OPDRACHT 1 ->
Neem het stuk uit het tekstfragment van "Een andere inrichtingseis" tot en met "gewenste gedrag stimuleert." opnieuw over, maar vervang daarin "verbeterpunt" door "aandachtspunt".
OPDRACHT 2 ->
Geef alstublieft bij elke bewering aan of die klopt met het tekstfragment: antwoord met ja of nee en citeer de woorden uit het tekstfragment die de doorslag geven.
(a) Volgens het tekstfragment wordt triple loop learning te weinig toegepast.
(b) De geïnterviewden vanuit de districten vinden de robuustheid van het systeem onvoldoende.
(c) Binnen UWV SMZ wordt centrale control als dominante reden voor de invoering van performance management genoemd.
═══ TEKSTFRAGMENT
• No results found

5. Conclusies & Discussie

5.1. Conclusies

Performance management helpt bij het verbeteren van prestaties van de organisatie, doordat het de prestaties inzichtelijk maakt en de prestaties van de leden van de organisatie in de richting van de organisatiedoelen laat bewegen. Vanuit de literatuur is in dit onderzoek een tiental inrichtingscriteria samengesteld. Deze criteria zorgen voor een effectieve inrichting van het performance management systeem en helpen bij het tegengaan van disfunctioneel gedrag. Bij UWV SMZ zijn de geïnterviewden van mening dat veel van deze inrichtingseisen ingevuld worden, echter er zijn aantal eisen die een betere invulling verdienen.

Het focus aanbrengen en de triple loop learning zijn twee inrichtingseisen die door alle

geïnterviewden als negatief worden ervaren. Er wordt te weinig focus aangebracht en de aandacht verandert te vaak van het ene onderwerp naar het andere onderwerp. Triple loop learning wordt te weinig toegepast.

Een andere inrichtingseis "het bepalen en vastleggen van de toepasbaarheid" wordt de meeste geïnterviewden aangegeven als verbeterpunt. Het vastleggen gaat goed, maar SMZ moet gedegen nagaan welk doel ze wil bereiken met een nieuwe meting en hoe dit dan het beste meetbaar gemaakt kan worden en of deze meting het gewenste gedrag stimuleert.

De dialoog over de uitkomsten met werkvloer is afhankelijk van de managers in de districten. De geïnterviewden vanuit de districten geven aan dat het performance management wel leeft in hun district, echter dat er wel ruimte is voor verbetering. Tevens wordt aangegeven door de districten dat het hoofdkantoor moet uitkijken voor misinterpretatie. Het hoofdkantoor interpreteert de prestaties van het district zonder de dialoog aan te gaan over de prestaties.

Een punt waar de meningen over verdeeld is, is de "combinatie tussen outputmetingen en procesindicatoren". Er wordt door een aantal geïnterviewden een gebrek aan procesinformatie ervaren dat noodzakelijk is om beter te kunnen sturen.

Vooral vanuit de centrale functionarissen wordt de robuustheid van het systeem als punt voor verbetering gezien. De geïnterviewden vanuit de districten zijn van mening dat de robuustheid voldoende is.

34

Binnen UWV SMZ wordt centrale control als dominante reden voor de invoering van performance management genoemd. De twee andere reden die ook herkent worden zijn het afleggen van publieke verantwoording en om te zien wat goed werkt. Dit laatste is een element dat bij SMZ sinds begin 2014 in ontwikkeling is.

Alle geïnterviewden herkennen de genoemde vormen van disfunctioneel gedrag. Het disfunctioneel gedrag dat ze regelmatig tegenkomen binnen SMZ is myopia, misinterpretatie en interne

bureaucratie. Myopia wordt teruggezien in acteren op de waan van de dag. Er wordt gewaarschuwd voor misinterpretatie van het hoofdkantoor naar aanleiding van de districtsprestaties. Interne bureaucratie wordt herkend in de groei aan prestatie-indicatoren (mushrooming) en het feit dat er een interne organisatie is ingericht om de activiteiten meetbaar te maken.
══════
═══ GETOONDE REGELS
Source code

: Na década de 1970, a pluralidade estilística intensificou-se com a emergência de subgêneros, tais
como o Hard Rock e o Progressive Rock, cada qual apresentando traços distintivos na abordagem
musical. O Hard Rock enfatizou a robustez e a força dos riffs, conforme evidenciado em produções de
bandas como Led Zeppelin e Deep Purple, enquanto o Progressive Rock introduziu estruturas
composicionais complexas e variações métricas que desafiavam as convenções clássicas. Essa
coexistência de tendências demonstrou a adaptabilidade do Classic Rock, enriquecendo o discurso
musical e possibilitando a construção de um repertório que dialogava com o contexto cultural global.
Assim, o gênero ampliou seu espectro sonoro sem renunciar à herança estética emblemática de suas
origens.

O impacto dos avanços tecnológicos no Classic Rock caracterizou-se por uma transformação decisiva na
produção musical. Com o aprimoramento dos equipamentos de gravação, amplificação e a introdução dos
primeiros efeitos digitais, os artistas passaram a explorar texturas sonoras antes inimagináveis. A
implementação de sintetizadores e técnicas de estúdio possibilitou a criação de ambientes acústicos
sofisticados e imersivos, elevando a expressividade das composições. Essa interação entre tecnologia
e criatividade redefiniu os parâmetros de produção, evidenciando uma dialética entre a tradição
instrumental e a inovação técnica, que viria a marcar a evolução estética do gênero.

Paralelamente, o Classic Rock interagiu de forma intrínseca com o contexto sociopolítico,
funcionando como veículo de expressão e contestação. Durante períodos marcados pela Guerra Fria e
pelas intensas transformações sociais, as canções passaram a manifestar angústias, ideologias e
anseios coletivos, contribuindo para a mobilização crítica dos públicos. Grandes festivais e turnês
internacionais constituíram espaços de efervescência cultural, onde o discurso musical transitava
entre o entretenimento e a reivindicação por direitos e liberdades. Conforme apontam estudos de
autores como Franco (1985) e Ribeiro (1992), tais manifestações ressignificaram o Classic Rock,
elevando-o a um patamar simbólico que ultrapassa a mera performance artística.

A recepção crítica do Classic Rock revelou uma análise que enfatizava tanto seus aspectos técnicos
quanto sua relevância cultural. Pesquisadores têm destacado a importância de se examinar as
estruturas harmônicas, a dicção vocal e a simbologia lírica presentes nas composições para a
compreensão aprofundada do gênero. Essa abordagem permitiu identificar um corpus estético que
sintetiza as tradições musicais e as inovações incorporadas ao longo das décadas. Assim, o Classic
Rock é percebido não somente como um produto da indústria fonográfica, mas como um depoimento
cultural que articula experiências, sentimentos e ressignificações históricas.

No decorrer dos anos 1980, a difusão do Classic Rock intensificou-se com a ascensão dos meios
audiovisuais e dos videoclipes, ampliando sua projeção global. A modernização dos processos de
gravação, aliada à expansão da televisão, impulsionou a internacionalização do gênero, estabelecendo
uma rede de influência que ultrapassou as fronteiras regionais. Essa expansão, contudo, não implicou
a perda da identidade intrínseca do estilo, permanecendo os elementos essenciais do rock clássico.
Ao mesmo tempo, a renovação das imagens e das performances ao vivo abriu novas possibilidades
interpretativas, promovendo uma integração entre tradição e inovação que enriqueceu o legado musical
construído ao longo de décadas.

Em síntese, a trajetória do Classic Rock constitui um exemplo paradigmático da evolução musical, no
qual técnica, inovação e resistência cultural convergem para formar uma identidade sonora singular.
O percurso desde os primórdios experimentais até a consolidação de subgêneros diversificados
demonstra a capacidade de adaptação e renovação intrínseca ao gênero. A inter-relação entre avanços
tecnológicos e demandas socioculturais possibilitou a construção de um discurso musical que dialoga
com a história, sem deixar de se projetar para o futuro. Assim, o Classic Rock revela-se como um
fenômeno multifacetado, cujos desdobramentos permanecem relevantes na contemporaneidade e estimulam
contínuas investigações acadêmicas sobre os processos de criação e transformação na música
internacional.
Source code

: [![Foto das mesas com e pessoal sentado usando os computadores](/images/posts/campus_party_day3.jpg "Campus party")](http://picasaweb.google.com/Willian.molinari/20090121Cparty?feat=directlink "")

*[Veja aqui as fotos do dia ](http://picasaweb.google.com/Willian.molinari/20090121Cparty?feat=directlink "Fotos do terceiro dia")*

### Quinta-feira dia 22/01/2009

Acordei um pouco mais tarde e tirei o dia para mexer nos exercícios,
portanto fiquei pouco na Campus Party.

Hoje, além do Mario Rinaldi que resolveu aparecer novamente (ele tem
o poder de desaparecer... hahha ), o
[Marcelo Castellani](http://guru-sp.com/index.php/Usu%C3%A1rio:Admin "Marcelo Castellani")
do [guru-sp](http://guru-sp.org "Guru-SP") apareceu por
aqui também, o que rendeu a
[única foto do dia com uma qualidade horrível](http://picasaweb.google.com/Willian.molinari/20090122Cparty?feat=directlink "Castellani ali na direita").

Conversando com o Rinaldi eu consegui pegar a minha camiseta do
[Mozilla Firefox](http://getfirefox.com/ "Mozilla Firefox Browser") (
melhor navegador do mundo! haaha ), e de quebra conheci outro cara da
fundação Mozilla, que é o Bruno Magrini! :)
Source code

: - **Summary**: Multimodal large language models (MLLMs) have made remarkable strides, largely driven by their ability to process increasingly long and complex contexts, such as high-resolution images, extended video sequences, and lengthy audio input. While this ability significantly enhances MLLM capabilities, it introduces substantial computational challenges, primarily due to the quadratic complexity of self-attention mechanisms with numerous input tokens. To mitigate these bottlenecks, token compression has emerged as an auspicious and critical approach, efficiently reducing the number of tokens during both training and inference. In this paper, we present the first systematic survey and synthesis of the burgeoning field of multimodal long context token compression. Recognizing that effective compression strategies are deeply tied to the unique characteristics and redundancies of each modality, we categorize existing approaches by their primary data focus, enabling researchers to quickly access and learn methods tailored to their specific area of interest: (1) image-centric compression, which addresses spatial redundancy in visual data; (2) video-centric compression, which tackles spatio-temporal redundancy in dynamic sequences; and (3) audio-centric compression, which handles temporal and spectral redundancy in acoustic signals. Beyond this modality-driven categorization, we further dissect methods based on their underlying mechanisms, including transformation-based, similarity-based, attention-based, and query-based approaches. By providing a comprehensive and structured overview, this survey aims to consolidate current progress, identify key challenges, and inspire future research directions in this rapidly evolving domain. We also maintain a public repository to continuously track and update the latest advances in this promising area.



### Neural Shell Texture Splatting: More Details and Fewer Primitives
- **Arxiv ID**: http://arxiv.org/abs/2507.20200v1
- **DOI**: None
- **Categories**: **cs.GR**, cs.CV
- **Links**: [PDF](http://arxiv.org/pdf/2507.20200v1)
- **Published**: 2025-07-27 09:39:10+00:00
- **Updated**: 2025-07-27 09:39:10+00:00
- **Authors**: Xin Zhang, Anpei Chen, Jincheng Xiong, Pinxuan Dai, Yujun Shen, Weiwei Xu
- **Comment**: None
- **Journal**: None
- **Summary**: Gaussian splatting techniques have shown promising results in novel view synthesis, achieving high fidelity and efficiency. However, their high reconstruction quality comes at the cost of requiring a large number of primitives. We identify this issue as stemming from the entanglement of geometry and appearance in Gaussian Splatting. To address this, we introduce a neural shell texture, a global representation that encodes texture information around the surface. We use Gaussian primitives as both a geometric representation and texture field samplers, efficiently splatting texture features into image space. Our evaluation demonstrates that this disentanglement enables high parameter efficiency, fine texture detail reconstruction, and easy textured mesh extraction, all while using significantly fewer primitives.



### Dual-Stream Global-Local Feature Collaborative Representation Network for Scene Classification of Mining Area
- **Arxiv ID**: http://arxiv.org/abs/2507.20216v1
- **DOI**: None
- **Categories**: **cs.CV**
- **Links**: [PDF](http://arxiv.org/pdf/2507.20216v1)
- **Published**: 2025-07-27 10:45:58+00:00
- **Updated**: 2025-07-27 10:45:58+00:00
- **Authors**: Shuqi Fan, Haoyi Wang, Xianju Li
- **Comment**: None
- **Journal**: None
══════
ANTWOORD 1 ->
Een andere inrichtingseis "het bepalen en vastleggen van de toepasbaarheid" wordt de meeste geïnterviewden aangegeven als aandachtspunt. Het vastleggen gaat goed, maar SMZ moet gedegen nagaan welk doel ze wil bereiken met een nieuwe meting en hoe dit dan het beste meetbaar gemaakt kan worden en of deze meting het gewenste gedrag stimuleert.

ANTWOORD 2 ->
(a) Ja: "Triple loop learning wordt te weinig toegepast."
(b) Nee: "De geïnterviewden vanuit de districten zijn van mening dat de robuustheid voldoende is."
(c) Ja: "Binnen UWV SMZ wordt centrale control als dominante reden voor de invoering van performance management genoemd."